若い時分は本当に貧乏だったことが書かれており、冷静に読むと惨めで悲しくなるが、古今亭志ん生の軽妙な語りで面白い昔話へ変換されている。貧乏していろいろな経験をしたことも芸の肥やしになっているのが良くわかる。それと戦中、敗戦時の体験談も貴重。

・余得てえ奴がつく。

・子供の教育は環境が重要。おやじが厳しいと家に寄り付かない。表飛び出すとまわりが良くない。下町の子は大人の悪いとこばかり真似する。道楽は一度覚えるとやめられない。

・田舎にいくと落語をみたこともきいたこともない人がいる。
 →ラジオ、テレビの普及が落語の普及に重要だったことが伺える。

・三道楽。呑む、打つ、買う。

・余興だって慰問だって、こういうときは、まるで関係のないはなしをやるに限ります。そういうのが喜ばれます。

・「線香花火になるな。
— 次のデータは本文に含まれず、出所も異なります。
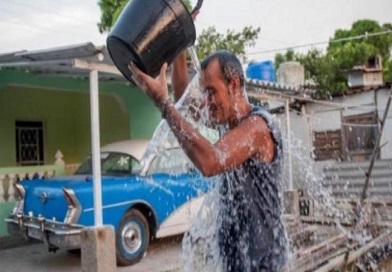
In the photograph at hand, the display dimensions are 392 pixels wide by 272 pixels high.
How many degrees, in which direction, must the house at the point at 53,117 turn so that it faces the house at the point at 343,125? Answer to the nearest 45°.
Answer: approximately 90° to its left

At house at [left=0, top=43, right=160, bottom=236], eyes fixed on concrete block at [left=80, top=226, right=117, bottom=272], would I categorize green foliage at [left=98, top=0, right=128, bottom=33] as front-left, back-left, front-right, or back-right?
back-left

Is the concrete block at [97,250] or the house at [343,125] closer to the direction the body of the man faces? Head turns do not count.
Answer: the concrete block

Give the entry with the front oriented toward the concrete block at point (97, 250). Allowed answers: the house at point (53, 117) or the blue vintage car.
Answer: the house

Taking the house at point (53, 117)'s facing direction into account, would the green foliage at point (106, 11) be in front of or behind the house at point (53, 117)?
behind

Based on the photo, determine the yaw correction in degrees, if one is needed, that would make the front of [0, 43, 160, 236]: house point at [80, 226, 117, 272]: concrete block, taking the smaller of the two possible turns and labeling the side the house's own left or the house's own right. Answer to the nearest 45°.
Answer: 0° — it already faces it

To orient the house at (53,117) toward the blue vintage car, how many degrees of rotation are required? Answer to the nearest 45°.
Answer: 0° — it already faces it
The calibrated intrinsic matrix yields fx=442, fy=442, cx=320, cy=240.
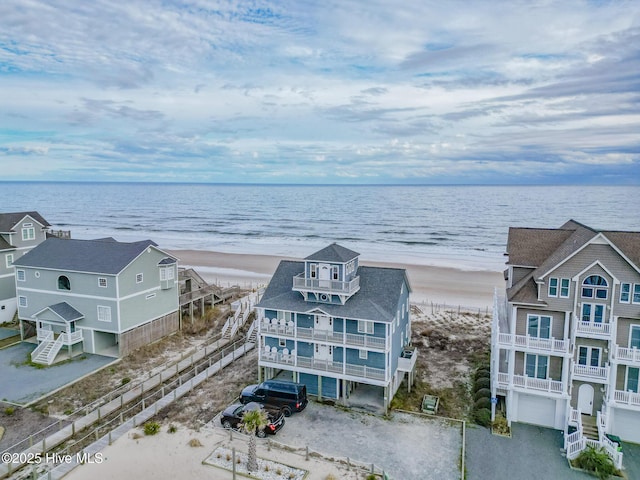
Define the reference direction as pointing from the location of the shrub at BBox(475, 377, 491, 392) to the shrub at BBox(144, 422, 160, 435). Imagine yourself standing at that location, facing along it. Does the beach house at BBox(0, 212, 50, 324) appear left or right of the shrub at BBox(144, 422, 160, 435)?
right

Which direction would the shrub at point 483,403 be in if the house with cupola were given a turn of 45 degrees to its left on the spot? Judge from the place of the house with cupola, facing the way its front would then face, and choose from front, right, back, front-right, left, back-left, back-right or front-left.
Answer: front-left

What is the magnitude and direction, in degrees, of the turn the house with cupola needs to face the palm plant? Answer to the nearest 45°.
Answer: approximately 45° to its right

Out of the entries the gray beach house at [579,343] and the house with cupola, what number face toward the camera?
2

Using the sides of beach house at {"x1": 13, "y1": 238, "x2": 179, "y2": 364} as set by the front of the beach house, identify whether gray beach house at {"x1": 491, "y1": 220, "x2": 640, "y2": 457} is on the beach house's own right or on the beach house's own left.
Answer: on the beach house's own left

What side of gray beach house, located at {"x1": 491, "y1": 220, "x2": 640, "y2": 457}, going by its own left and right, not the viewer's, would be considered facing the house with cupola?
right
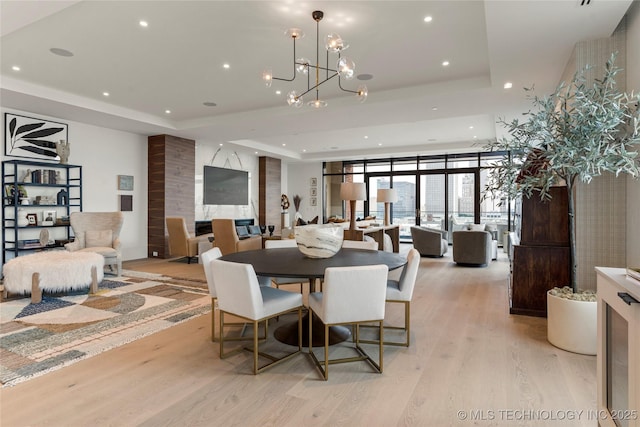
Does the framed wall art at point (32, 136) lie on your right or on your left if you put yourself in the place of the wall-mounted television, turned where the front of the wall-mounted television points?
on your right

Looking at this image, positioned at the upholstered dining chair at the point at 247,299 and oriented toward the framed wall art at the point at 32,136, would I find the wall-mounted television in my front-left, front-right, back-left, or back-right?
front-right

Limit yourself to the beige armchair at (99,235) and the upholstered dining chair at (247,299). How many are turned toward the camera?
1

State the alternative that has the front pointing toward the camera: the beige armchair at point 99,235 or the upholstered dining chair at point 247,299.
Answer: the beige armchair

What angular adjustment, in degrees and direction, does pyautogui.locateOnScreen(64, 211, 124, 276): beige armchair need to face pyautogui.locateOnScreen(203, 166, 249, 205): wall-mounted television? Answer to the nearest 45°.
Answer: approximately 135° to its left

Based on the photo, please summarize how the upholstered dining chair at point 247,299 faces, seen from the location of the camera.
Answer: facing away from the viewer and to the right of the viewer

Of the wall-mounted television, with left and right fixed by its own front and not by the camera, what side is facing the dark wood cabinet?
front

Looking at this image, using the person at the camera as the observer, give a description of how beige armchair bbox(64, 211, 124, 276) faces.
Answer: facing the viewer

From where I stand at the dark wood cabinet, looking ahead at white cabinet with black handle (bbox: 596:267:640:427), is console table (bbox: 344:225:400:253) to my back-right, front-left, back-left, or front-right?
back-right

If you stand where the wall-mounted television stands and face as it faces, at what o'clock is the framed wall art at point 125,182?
The framed wall art is roughly at 3 o'clock from the wall-mounted television.

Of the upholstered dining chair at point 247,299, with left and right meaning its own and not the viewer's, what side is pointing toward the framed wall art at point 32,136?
left

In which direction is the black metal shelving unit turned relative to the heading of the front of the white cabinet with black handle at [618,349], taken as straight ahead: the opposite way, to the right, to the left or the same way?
the opposite way

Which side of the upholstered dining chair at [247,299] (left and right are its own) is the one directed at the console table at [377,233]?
front

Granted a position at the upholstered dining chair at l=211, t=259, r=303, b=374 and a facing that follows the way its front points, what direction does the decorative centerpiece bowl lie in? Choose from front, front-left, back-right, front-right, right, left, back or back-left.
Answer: front

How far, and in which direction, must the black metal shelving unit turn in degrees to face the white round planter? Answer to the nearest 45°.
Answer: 0° — it already faces it

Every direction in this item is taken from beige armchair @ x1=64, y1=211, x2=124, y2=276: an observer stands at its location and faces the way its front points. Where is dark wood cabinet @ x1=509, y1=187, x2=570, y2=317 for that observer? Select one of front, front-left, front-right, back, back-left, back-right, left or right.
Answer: front-left

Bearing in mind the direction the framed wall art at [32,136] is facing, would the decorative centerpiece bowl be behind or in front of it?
in front

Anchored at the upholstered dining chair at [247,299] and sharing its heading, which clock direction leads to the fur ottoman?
The fur ottoman is roughly at 9 o'clock from the upholstered dining chair.
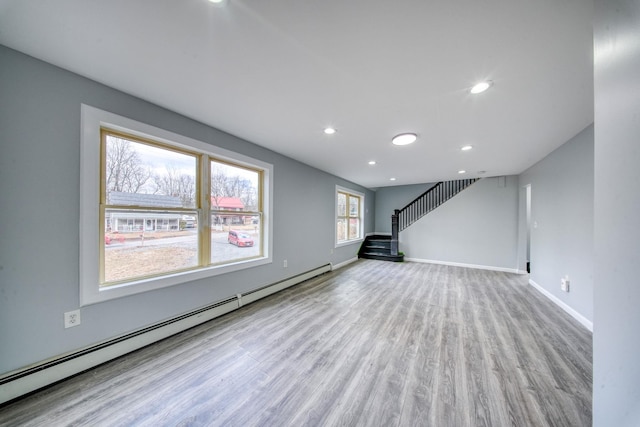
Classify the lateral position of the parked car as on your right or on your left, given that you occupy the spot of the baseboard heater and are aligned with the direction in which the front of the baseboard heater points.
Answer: on your left

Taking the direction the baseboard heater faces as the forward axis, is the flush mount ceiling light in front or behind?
in front

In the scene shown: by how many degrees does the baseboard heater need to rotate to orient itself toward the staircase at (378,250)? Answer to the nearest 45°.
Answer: approximately 45° to its left

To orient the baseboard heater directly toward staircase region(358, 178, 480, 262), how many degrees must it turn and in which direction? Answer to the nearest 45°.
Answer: approximately 45° to its left

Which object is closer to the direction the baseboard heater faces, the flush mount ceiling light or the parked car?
the flush mount ceiling light

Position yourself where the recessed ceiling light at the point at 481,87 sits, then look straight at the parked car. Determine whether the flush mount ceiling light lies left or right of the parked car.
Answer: right

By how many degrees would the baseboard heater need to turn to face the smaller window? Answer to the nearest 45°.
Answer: approximately 90° to its left

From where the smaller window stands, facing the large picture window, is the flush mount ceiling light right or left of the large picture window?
left

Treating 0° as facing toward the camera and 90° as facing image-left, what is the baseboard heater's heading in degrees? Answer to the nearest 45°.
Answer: approximately 315°
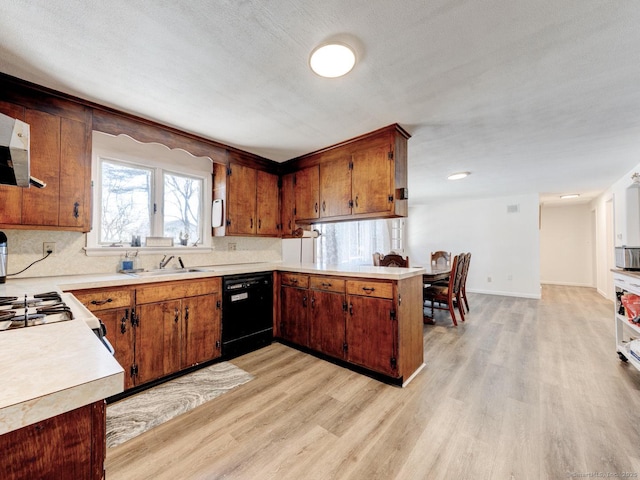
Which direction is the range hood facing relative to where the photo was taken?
to the viewer's right

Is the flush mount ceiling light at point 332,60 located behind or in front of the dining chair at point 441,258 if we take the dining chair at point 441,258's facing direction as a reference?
in front

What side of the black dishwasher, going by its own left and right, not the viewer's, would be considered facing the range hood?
right

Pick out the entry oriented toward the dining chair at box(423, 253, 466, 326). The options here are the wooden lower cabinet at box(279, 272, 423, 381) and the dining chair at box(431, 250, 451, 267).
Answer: the dining chair at box(431, 250, 451, 267)

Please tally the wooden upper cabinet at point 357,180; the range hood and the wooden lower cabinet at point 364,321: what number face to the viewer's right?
1

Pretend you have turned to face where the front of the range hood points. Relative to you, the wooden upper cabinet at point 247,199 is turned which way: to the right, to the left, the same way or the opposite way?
to the right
」
 芸人が若い時分からあわてて売り出すなんぞはあんまりいいことじゃない。はじめは威勢が、くたびれるのも早い。
 力がつくにつれて、だんだんと売れてくるってえことでないと、決して長続きしません。

・あれだけの地位になったって別に肩で風切って歩くなんてことをしないのは、やっぱり満州時代のあの下積み時代の苦労のたまものでしょう。人間てものは、いろいろと苦労した者のほうが、そうでないものよりなんたって味がありますよ。

・人間一生が勉強でございます。これからもどうぞよろしくお願いをして、この辺で失礼させていただきます。